■ **WHAT YOU HAVE TO DO**:
Answer these questions using the text on motor neuron disease.
1. In which motor neurons does MND begin when the muscles for swallowing and speaking are affected first?
2. What two things does BCV not require?
3. What is frequently the ultimate cause of mortality in MND?

■ **STUDY TEXT**:
==========

Motor Neuron Disease (MND) is a fatal neurological disorder, which affects nerve cells in the spinal cord (lower motor neurons) and brain (upper motor neurons), progressively degenerating them further. When the motor neurons can no longer send signals to the muscles, the muscles begin to deteriorate (atrophy), progressing muscle weakness.
MND causes muscles to be weak and soft, or stiff, tight and spastic. Cramps and muscle twitches are common. Symptoms may be limited to a single body region, or mild symptoms may affect more areas of the body. When MND begins in the bulbar motor neurons, the muscles used for swallowing and speaking are affected first.
As the disease develops, symptoms become more widespread. Some muscles become paralyzed, while others are weakened or unaffected. In late-stage MND, most voluntary muscles are paralyzed.
With MND, a number of symptoms can occur directly related to respiratory failure, including overall weakness; shortness of breath, both on exertion and at rest; sleepiness and fatigue; and hypoventilation, particularly at night. Thus, one of the most widely used interventions for MND is noninvasive ventilation (NIV).
Adopting Biphasic Cuirass Ventilation, or better known as BCV, improves the quality of life for those diagnosed with MND. BCV is non-invasive. BCV does NOT require a tracheostomy, or a mask. With BCV, capable patients can eat, drink, and talk while being fully ventilated. BCV can provide ventilation, secretion clearance, and a cough.
Early adoption is key! According to a recent case report, “BCV was initiated upon diagnosis of [MND] improving the patient’s tidal volume, decrease in respiratory rate, improved comfort and tolerance.”
Nearly all patients with MND will eventually lose most muscle function, including vocal communication abilities, cough and breathing. They will have to choose to stop eating or invite pneumonia as their swallowing muscles will lose the ability to direct food into the esophagus. As a result, food particles in whole or in part may go down the trachea with bulbar onset. Initially, the patient will cough and will clear the aspirate from their lungs with struggle. As time passes and these aspiration events reoccur, the reflexes that protect the airway from aspiration may elicit a weakened cough response if any; also known as silent aspiration. As the aspiration increases, cases of pneumonia are inevitable as oral aspirate is infectious in the lungs. It can occur in spite of the patient forgoing oral intake as saliva is aspirated. The rapidity of progression may be decelerated, stopped or reversed hopefully in time with pharmaceutical and gene therapeutic approaches, but for the exception of a rare few, the progression is inevitable. Pneumonia resulting in severe respiratory failure or sepsis is frequently the ultimate cause of mortality. BCV offers multiple clinical advantages over other non-invasive therapeutic interventions for symptomatic or prophylactic treatment of MND respiratory-related symptoms.

==========

■ **GIVEN ENTRIES**:
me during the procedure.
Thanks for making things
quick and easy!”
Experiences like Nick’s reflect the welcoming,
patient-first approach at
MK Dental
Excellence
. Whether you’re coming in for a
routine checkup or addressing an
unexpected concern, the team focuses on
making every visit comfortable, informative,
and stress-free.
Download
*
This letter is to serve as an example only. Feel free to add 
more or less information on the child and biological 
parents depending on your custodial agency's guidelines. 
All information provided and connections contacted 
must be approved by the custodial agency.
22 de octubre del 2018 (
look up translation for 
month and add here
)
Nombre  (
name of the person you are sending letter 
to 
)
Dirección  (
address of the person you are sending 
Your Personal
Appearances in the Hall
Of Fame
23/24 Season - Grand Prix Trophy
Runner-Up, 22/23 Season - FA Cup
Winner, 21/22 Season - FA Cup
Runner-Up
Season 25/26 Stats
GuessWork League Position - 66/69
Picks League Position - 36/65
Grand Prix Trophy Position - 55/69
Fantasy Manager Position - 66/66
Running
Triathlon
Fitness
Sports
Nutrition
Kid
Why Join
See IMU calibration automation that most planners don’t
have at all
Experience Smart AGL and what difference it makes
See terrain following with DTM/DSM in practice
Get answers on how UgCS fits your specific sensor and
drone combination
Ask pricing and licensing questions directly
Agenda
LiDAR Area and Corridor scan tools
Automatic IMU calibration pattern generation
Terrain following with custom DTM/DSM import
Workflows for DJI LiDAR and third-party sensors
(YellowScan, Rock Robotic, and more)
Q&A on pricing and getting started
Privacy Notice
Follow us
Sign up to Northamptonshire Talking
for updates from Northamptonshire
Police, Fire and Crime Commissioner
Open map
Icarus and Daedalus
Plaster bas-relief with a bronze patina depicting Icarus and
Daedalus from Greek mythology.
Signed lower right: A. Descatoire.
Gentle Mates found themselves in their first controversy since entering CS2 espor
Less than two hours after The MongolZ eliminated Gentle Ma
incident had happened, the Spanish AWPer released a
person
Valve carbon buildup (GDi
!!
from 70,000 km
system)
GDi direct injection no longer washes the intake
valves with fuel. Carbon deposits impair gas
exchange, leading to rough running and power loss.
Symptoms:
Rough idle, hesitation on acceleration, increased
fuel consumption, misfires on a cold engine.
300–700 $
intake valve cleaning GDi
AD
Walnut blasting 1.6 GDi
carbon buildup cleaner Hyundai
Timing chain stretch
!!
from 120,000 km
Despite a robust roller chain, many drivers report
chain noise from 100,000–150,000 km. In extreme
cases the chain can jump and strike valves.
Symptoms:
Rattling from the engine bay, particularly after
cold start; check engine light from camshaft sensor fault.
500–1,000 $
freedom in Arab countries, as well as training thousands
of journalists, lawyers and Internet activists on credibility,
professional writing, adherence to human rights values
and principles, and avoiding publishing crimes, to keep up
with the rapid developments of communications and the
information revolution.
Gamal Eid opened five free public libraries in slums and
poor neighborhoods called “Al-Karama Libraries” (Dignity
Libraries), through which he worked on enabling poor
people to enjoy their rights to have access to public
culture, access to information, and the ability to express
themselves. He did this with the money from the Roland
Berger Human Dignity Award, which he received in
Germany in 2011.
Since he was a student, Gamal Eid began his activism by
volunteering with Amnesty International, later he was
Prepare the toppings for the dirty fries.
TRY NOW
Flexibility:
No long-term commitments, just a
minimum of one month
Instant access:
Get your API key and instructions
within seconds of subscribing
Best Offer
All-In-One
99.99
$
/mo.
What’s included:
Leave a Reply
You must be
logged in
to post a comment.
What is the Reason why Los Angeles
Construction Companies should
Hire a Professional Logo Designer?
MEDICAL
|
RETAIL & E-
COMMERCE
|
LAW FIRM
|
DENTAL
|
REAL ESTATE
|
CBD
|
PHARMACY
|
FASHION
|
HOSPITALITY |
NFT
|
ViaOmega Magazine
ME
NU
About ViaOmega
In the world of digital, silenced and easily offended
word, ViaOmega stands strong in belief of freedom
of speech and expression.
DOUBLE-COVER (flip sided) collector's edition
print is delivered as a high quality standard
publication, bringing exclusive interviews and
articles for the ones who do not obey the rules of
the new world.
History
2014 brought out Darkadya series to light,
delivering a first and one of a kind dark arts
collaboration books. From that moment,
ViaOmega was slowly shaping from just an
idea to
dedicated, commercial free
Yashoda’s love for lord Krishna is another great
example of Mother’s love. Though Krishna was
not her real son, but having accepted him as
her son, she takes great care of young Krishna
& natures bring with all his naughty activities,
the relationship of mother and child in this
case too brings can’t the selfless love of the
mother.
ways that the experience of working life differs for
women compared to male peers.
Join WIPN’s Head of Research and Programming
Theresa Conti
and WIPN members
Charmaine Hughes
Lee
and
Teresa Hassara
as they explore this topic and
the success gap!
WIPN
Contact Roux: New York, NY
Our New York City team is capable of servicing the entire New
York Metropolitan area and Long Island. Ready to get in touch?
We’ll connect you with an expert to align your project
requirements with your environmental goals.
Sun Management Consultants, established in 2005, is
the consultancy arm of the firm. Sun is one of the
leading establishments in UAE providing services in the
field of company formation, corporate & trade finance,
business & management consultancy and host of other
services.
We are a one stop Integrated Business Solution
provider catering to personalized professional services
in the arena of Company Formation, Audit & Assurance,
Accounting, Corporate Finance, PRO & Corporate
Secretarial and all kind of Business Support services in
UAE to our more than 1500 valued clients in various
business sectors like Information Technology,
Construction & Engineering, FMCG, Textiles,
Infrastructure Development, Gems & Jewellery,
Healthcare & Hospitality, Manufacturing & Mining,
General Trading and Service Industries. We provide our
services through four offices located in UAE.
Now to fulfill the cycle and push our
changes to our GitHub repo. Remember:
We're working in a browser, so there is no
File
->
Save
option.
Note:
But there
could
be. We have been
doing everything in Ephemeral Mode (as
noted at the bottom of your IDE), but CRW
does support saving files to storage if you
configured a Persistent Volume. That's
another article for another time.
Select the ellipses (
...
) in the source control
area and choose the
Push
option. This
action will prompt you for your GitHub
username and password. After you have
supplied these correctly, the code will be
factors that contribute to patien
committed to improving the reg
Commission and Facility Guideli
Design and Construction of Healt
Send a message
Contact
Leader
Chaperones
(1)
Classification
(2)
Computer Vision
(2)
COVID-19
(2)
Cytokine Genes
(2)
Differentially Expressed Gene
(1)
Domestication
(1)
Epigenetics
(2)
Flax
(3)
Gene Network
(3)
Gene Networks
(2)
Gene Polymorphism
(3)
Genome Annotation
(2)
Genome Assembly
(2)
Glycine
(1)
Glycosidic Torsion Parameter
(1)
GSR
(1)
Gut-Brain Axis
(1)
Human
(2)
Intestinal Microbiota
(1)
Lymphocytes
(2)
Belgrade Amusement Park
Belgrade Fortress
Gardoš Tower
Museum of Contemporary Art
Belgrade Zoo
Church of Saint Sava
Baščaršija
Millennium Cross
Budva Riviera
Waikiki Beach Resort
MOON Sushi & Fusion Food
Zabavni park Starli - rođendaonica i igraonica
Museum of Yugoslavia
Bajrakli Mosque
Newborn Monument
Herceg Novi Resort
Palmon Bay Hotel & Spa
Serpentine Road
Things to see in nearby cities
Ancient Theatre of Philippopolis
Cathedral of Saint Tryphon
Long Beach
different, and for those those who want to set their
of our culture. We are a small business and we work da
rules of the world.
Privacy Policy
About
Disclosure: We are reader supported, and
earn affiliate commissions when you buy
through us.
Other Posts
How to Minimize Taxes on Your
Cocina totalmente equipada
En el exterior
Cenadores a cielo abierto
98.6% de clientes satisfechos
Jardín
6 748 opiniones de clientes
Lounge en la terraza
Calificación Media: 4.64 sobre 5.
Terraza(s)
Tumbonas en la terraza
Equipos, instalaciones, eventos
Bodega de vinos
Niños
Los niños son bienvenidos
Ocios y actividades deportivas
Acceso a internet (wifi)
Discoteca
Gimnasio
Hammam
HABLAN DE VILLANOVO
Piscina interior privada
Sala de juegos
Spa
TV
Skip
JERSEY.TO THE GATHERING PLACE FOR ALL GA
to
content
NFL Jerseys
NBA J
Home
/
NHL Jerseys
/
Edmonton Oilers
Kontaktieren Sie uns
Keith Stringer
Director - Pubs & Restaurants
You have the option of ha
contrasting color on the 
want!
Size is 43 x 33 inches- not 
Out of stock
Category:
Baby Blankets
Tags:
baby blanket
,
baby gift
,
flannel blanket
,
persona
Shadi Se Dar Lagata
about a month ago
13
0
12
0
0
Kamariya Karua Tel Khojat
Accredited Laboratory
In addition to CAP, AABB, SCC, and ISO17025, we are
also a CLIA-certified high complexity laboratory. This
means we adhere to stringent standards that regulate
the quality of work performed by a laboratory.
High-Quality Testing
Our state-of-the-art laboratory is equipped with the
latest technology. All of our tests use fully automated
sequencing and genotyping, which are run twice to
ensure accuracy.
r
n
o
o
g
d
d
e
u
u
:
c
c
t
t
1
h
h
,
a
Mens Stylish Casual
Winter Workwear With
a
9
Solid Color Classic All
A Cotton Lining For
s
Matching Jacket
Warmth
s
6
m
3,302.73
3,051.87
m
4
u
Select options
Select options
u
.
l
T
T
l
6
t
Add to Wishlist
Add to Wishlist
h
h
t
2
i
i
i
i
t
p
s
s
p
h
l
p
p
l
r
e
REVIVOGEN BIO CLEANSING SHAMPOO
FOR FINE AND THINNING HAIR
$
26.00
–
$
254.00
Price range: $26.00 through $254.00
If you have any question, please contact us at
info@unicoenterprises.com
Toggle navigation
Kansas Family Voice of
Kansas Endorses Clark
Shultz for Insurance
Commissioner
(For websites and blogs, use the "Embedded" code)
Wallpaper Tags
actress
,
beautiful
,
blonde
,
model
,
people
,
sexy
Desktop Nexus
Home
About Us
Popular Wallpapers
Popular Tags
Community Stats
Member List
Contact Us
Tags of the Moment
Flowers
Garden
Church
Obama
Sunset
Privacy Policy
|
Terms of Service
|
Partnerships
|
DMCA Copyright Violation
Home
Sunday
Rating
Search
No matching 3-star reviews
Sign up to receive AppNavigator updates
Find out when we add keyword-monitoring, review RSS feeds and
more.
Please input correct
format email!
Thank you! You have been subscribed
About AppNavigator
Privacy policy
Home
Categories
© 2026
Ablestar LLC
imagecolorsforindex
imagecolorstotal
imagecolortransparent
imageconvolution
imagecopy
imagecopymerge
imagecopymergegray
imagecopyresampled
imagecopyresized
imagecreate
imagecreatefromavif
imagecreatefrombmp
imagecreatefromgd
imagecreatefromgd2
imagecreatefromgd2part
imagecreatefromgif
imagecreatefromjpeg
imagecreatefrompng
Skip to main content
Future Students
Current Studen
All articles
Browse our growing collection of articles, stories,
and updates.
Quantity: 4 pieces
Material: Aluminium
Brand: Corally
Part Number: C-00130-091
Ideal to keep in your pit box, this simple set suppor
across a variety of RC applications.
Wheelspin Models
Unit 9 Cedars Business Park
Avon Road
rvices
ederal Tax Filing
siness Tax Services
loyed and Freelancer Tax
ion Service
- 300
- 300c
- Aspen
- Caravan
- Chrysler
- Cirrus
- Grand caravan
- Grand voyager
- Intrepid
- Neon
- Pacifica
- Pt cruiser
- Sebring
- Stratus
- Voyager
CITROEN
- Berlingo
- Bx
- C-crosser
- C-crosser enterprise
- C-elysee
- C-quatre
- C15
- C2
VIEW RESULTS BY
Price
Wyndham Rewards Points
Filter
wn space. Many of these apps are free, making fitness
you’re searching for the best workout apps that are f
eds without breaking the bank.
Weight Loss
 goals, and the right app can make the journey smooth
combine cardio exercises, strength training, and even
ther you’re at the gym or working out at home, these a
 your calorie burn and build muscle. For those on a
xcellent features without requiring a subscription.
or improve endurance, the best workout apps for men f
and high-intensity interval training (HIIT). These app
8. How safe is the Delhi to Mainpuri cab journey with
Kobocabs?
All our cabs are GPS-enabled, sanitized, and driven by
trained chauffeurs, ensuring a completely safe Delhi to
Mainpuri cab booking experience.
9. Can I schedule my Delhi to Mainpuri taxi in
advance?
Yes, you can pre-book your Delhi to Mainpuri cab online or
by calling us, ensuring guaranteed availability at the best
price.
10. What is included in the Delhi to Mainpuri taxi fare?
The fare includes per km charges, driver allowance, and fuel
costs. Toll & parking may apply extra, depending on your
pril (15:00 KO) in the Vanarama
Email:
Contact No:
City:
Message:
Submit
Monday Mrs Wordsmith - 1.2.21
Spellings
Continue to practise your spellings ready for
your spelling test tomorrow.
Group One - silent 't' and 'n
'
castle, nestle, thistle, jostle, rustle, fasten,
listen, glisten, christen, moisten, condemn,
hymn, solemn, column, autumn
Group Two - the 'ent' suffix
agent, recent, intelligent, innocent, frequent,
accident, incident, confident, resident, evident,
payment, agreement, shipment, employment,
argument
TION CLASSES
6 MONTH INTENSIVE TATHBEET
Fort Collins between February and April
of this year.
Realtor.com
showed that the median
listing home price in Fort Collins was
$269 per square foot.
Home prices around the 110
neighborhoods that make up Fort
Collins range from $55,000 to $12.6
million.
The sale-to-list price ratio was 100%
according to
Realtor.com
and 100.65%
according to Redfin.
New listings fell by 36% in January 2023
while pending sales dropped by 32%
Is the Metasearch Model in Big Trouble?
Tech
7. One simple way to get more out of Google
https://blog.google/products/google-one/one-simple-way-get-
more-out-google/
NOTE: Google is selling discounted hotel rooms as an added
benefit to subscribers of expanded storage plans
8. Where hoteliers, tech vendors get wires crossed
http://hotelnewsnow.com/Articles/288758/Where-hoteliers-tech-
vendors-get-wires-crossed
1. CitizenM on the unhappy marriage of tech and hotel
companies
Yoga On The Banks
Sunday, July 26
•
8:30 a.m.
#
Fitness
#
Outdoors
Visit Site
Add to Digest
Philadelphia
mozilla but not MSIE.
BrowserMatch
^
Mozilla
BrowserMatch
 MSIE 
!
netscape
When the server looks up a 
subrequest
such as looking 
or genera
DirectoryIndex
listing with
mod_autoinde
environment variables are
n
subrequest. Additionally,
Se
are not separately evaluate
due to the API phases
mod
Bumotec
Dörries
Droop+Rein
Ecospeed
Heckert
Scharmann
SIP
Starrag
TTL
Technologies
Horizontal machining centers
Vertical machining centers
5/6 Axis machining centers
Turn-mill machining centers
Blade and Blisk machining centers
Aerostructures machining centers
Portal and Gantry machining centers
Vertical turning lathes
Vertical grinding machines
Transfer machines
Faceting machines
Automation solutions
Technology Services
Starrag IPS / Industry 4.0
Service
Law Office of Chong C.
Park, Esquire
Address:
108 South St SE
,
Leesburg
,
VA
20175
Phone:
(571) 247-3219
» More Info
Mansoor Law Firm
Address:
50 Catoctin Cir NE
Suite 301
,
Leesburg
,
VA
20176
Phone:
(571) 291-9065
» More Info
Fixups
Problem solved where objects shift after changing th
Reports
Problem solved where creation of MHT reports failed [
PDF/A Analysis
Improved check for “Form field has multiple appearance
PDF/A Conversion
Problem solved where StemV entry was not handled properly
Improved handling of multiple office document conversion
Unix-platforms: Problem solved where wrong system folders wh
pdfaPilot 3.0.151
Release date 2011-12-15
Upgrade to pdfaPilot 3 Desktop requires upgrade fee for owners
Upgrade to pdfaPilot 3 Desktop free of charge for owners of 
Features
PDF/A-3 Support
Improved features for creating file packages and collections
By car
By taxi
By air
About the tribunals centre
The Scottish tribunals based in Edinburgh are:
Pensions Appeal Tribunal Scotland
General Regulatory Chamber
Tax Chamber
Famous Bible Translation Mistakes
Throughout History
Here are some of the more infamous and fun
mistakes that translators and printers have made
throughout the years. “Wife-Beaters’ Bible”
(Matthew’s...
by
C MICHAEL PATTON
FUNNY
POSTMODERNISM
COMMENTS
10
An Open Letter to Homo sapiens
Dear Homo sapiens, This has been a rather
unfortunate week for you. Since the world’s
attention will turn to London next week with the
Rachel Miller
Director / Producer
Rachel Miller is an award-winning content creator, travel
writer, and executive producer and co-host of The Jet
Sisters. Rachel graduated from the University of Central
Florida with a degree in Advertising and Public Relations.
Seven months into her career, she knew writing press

==========

■ **SOLUTION TO THIS PROBLEM**:
1. The bulbar motor neurons.
2. A tracheostomy or a mask.
3. Pneumonia resulting in severe respiratory failure or sepsis.